(Page-level text extractions)
______________________________

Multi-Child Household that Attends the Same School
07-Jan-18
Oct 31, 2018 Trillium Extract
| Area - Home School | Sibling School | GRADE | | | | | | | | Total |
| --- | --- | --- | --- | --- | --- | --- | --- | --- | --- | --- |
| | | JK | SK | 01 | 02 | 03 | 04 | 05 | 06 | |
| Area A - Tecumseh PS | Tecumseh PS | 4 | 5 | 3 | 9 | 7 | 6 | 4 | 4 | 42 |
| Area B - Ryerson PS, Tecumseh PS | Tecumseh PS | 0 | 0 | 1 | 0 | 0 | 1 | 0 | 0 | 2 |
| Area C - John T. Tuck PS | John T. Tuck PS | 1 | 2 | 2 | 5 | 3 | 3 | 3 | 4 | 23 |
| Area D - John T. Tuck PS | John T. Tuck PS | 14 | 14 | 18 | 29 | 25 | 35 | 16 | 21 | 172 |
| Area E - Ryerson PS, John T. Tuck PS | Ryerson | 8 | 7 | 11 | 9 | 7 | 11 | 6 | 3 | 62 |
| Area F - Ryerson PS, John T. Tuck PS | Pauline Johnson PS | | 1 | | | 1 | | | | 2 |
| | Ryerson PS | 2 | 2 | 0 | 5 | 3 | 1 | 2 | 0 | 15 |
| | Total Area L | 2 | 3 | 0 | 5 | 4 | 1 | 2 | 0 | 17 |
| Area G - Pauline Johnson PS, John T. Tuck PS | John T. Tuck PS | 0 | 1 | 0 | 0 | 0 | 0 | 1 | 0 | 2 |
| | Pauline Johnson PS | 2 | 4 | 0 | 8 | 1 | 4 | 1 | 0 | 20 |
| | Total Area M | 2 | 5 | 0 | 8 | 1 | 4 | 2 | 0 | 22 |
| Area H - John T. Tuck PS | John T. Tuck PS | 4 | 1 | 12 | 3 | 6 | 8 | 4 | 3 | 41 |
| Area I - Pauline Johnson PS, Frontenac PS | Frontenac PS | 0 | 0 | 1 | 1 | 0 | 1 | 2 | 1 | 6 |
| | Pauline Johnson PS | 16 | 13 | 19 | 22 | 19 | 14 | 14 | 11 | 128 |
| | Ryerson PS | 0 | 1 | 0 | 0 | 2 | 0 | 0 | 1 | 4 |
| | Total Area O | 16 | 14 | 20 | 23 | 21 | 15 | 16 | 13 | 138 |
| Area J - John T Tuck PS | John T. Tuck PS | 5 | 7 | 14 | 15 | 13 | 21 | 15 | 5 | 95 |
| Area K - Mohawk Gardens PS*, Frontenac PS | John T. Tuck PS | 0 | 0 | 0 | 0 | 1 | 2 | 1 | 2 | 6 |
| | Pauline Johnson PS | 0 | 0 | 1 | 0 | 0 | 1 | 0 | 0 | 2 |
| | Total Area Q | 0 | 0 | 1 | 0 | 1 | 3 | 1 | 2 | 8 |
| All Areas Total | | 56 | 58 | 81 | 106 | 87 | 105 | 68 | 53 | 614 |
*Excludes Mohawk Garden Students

______________________________

• [What you need to do] Retype the entries above exactly as they appear.

• [Completed exercise]
Multi-Child Household that Attends the Same School
07-Jan-18
Oct 31, 2018 Trillium Extract
| Area - Home School | Sibling School | GRADE | | | | | | | | Total |
| --- | --- | --- | --- | --- | --- | --- | --- | --- | --- | --- |
| | | JK | SK | 01 | 02 | 03 | 04 | 05 | 06 | |
| Area A - Tecumseh PS | Tecumseh PS | 4 | 5 | 3 | 9 | 7 | 6 | 4 | 4 | 42 |
| Area B - Ryerson PS, Tecumseh PS | Tecumseh PS | 0 | 0 | 1 | 0 | 0 | 1 | 0 | 0 | 2 |
| Area C - John T. Tuck PS | John T. Tuck PS | 1 | 2 | 2 | 5 | 3 | 3 | 3 | 4 | 23 |
| Area D - John T. Tuck PS | John T. Tuck PS | 14 | 14 | 18 | 29 | 25 | 35 | 16 | 21 | 172 |
| Area E - Ryerson PS, John T. Tuck PS | Ryerson | 8 | 7 | 11 | 9 | 7 | 11 | 6 | 3 | 62 |
| Area F - Ryerson PS, John T. Tuck PS | Pauline Johnson PS | | 1 | | | 1 | | | | 2 |
| | Ryerson PS | 2 | 2 | 0 | 5 | 3 | 1 | 2 | 0 | 15 |
| | Total Area L | 2 | 3 | 0 | 5 | 4 | 1 | 2 | 0 | 17 |
| Area G - Pauline Johnson PS, John T. Tuck PS | John T. Tuck PS | 0 | 1 | 0 | 0 | 0 | 0 | 1 | 0 | 2 |
| | Pauline Johnson PS | 2 | 4 | 0 | 8 | 1 | 4 | 1 | 0 | 20 |
| | Total Area M | 2 | 5 | 0 | 8 | 1 | 4 | 2 | 0 | 22 |
| Area H - John T. Tuck PS | John T. Tuck PS | 4 | 1 | 12 | 3 | 6 | 8 | 4 | 3 | 41 |
| Area I - Pauline Johnson PS, Frontenac PS | Frontenac PS | 0 | 0 | 1 | 1 | 0 | 1 | 2 | 1 | 6 |
| | Pauline Johnson PS | 16 | 13 | 19 | 22 | 19 | 14 | 14 | 11 | 128 |
| | Ryerson PS | 0 | 1 | 0 | 0 | 2 | 0 | 0 | 1 | 4 |
| | Total Area O | 16 | 14 | 20 | 23 | 21 | 15 | 16 | 13 | 138 |
| Area J - John T Tuck PS | John T. Tuck PS | 5 | 7 | 14 | 15 | 13 | 21 | 15 | 5 | 95 |
| Area K - Mohawk Gardens PS*, Frontenac PS | John T. Tuck PS | 0 | 0 | 0 | 0 | 1 | 2 | 1 | 2 | 6 |
| | Pauline Johnson PS | 0 | 0 | 1 | 0 | 0 | 1 | 0 | 0 | 2 |
| | Total Area Q | 0 | 0 | 1 | 0 | 1 | 3 | 1 | 2 | 8 |
| All Areas Total | | 56 | 58 | 81 | 106 | 87 | 105 | 68 | 53 | 614 |
*Excludes Mohawk Garden Students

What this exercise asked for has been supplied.